You can even hand write it with a marker.
Let’s make this a phenomenon that is scene everywhere – an IRL viral meme.
This can go on for infinity. These k**es will keep saying that if you think it is okay to be white, you are evil. They will be screaming that as they get shoved into cattle cars.
But be careful – they’re hunting people down who post these hate posters.

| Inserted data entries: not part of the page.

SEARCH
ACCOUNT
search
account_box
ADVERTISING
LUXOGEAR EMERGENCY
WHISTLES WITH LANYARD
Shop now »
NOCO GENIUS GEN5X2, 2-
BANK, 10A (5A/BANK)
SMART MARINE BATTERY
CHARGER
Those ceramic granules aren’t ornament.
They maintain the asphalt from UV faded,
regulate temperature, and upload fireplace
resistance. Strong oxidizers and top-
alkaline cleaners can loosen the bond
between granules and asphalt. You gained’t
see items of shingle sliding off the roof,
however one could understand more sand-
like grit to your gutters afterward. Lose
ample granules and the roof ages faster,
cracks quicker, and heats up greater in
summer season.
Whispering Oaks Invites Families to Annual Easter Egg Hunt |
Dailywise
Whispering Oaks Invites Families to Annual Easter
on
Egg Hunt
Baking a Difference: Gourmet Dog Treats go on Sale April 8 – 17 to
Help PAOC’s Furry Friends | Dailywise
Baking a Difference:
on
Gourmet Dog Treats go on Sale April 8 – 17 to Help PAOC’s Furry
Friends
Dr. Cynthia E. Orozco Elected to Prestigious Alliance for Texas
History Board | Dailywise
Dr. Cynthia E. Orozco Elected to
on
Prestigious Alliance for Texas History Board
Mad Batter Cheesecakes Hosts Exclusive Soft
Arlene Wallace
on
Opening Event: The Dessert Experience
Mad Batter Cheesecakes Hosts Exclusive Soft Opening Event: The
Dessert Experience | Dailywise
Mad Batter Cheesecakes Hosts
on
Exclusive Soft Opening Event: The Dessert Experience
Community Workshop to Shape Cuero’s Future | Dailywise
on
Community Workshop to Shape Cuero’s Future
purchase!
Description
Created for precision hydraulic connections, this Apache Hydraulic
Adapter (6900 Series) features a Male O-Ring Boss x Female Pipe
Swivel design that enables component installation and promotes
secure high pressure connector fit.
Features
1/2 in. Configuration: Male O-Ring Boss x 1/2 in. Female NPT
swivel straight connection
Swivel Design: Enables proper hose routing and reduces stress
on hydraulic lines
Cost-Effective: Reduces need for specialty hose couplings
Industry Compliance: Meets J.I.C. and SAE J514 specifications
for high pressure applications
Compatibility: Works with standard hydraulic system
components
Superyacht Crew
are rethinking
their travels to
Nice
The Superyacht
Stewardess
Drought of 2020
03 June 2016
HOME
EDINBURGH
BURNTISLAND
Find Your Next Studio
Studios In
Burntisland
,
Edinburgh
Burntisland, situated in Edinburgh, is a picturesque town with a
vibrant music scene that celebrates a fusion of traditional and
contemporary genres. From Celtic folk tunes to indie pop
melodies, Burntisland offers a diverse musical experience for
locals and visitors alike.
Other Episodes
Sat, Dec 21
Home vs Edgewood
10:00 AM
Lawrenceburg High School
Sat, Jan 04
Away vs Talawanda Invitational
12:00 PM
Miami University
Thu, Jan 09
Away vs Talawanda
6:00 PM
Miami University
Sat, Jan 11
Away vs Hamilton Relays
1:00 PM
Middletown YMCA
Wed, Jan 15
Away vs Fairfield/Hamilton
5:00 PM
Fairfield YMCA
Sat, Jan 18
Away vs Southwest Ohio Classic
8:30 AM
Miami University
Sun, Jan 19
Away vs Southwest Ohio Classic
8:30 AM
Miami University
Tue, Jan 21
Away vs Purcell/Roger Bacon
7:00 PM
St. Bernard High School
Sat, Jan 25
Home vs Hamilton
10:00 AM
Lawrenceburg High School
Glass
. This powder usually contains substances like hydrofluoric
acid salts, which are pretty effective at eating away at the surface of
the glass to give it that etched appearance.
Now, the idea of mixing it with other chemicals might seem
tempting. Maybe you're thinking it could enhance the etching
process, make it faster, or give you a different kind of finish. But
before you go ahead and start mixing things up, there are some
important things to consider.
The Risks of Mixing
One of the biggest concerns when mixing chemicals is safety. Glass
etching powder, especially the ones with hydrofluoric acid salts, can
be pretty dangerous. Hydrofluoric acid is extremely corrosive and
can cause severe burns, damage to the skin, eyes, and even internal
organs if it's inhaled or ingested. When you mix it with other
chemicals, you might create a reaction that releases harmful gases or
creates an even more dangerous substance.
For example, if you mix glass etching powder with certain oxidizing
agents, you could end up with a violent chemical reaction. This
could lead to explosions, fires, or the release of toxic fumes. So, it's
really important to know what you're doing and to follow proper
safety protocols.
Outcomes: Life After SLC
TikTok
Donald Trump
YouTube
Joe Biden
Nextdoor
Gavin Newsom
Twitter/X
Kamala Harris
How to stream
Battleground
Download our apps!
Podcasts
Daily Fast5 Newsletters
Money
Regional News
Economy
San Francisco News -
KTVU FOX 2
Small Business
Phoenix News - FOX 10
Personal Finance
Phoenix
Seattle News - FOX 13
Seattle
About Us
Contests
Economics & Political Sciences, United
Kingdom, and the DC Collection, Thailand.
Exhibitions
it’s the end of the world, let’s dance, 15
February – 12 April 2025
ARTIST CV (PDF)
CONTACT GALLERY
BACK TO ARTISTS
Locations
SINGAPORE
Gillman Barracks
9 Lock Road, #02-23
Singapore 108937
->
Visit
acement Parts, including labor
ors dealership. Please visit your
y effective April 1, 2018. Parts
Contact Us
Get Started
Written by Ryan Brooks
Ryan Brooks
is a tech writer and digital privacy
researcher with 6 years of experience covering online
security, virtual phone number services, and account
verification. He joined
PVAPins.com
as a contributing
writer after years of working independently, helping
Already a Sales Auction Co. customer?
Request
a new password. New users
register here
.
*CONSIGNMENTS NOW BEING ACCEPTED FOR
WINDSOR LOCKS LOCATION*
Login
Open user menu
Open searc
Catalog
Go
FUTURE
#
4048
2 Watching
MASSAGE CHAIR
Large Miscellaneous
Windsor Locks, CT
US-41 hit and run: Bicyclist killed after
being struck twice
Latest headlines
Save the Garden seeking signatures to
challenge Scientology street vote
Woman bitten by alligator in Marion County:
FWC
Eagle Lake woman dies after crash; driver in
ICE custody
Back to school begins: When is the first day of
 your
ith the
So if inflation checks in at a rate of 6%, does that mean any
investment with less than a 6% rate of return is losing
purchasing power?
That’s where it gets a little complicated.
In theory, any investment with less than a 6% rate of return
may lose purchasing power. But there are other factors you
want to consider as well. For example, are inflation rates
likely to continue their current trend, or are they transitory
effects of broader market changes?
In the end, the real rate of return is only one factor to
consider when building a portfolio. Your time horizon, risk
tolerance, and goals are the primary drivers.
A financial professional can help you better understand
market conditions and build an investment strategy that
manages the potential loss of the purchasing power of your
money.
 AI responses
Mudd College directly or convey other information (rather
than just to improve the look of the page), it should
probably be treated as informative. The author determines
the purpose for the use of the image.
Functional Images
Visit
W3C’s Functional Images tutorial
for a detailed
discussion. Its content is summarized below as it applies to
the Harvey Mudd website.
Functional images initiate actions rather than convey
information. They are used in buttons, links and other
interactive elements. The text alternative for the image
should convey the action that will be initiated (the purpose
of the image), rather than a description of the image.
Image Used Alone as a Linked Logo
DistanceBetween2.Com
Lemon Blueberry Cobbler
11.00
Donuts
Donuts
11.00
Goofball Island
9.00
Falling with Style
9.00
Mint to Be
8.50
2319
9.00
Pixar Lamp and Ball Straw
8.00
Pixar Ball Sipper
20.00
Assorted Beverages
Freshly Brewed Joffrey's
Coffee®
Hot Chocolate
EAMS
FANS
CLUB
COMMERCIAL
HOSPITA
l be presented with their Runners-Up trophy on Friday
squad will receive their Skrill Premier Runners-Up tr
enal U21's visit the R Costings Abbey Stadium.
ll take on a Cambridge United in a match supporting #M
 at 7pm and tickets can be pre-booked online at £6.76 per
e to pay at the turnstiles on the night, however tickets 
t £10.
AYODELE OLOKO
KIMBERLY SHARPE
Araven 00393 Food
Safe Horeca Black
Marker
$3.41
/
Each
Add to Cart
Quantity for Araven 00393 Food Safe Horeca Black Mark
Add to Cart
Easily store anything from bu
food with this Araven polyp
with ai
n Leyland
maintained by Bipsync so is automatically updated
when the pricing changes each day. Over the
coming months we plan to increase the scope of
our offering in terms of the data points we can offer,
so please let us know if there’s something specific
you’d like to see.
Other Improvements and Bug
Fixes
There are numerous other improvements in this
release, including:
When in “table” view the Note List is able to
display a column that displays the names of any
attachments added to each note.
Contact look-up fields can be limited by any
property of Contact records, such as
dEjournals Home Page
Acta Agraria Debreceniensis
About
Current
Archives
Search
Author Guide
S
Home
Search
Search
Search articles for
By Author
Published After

I have somewhat reluctantly censored the antisemitic insult for Jews above—reluctant because I do think it is important to see all of this for what it is, behind the mask when they think they are talking only to themselves. The goal here could not be more explicit: it is, as Anglin writes here, to create “an IRL viral meme” in which a seemingly bland statement can be weaponized to cause confusion in those who don’t know its purpose, allowing them to believe that those who resist “hate posters” (as Anglin himself calls them) are objecting to the notion that it is ok to be white, rather than to the true purpose of these posters. That purpose, as the above makes clear, is to encourage the true goal of neonazi and white supremacist groups like this: in the short run, to radicalize vulnerable students; in the long run, race war and genocide (as the fantasy of Jews on cattle cars makes clear).

These are not posters to be judged by their words alone. It is a symbol designed to provoke responses of fear, a symbol whose goals are no different from those of the swastika that lurks behind it.

It is ok to be white. It is not ok to be a white surpremacist. These flyers are the work of white supremacists, and anyone who tells you otherwise is lying to you. Tear them down.